I stood back so that he could enter. “I want you to know something before we go in the living room where everybody else is. I’m going to try to forgive you, but it will take time. I want to trust you again. I love you, but I feel so betrayed. And even though I realize you thought maybe I’d come over to live—”
“No, don’t try to rationalize why I did what I did. My father always makes me feel like dirt, and the time I spent with him over in Scotland brought up all those painful childhood memories. He’s never going to love me. He’s never going to be proud of me and nothing I do will ever be good enough. And that, I have to learn to live with.”

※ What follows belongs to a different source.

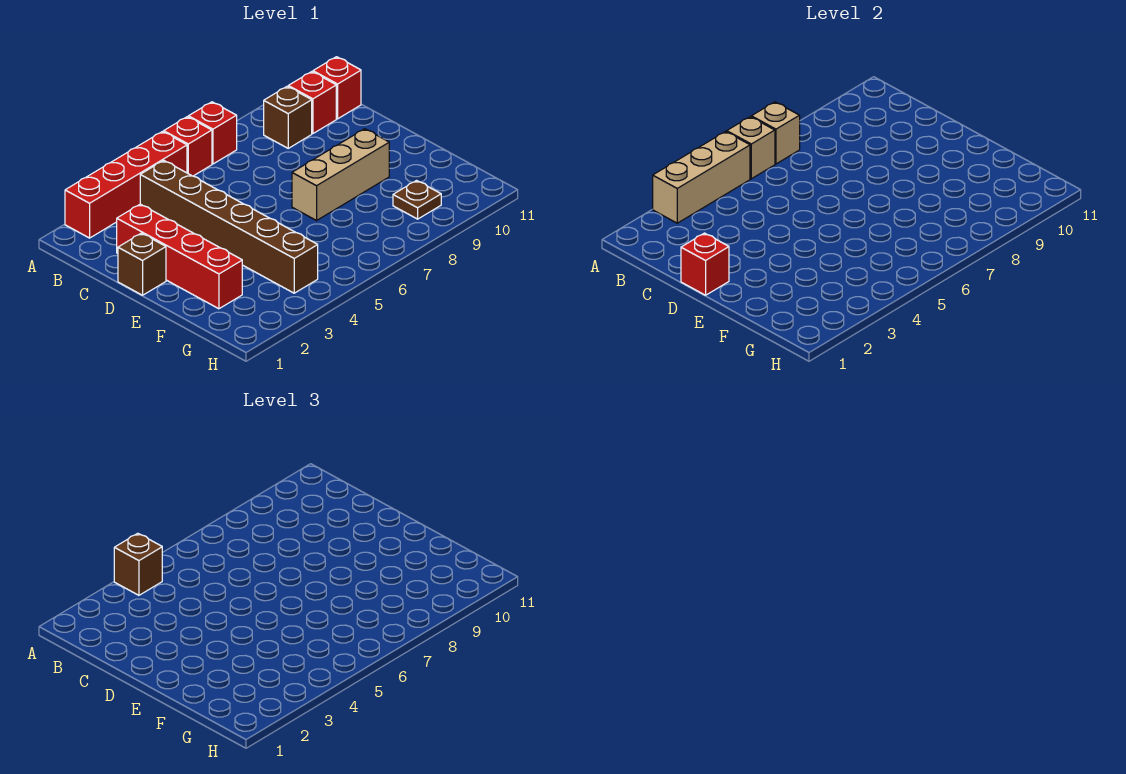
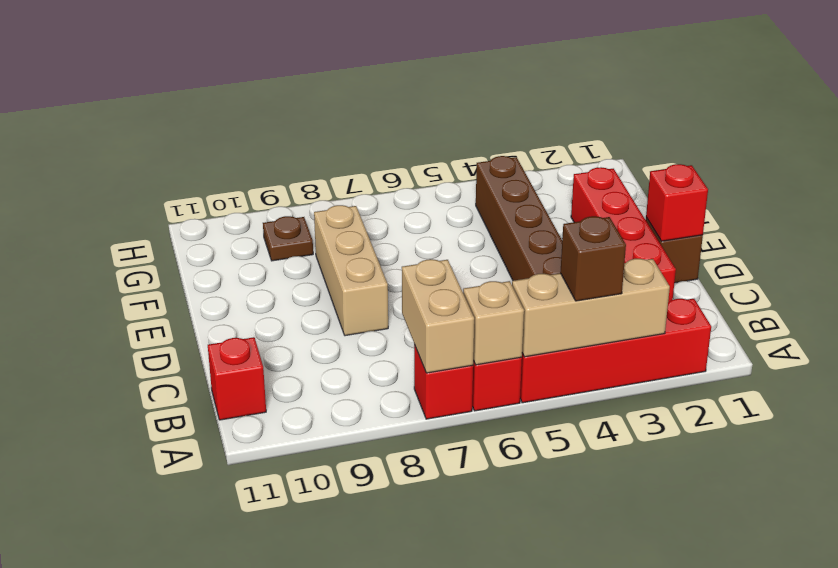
tan 1x1 brick [751,102,800,164] -> tan 1x2 brick [402,259,474,373]
brown 1x1 brick [264,86,312,148] -> none
red 1x1 brick [288,72,336,134] -> none
tan 1x3 brick [292,129,389,220] -> tan 1x3 brick turned to [314,205,388,336]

Even as he spoke, I could feel the centuries of disappointment weighing on his shoulders. And it made me realize that no matter what, until this mess, my father had always shored me up and made me feel special. He had never made me feel like he was disappointed in me. And a voice inside me whispered, “He’s allowed to make a mistake. He’s mortal, he’s not perfect, and he’s allowed one error in all the time he took care of you.”
He held up an envelope. “I have a check here for your mother. She paid me back for your house and I’m giving this back to her. I love you, Raven, and I will never forgive myself for hurting you.”
That broke the dam. I fell into his arms, sobbing. “I love you, Da. I was so hurt by what you did. You’ve always meant the world to me.”
He held me, patting my back. “We’ll sort this out, girl. We’ll sort this out.”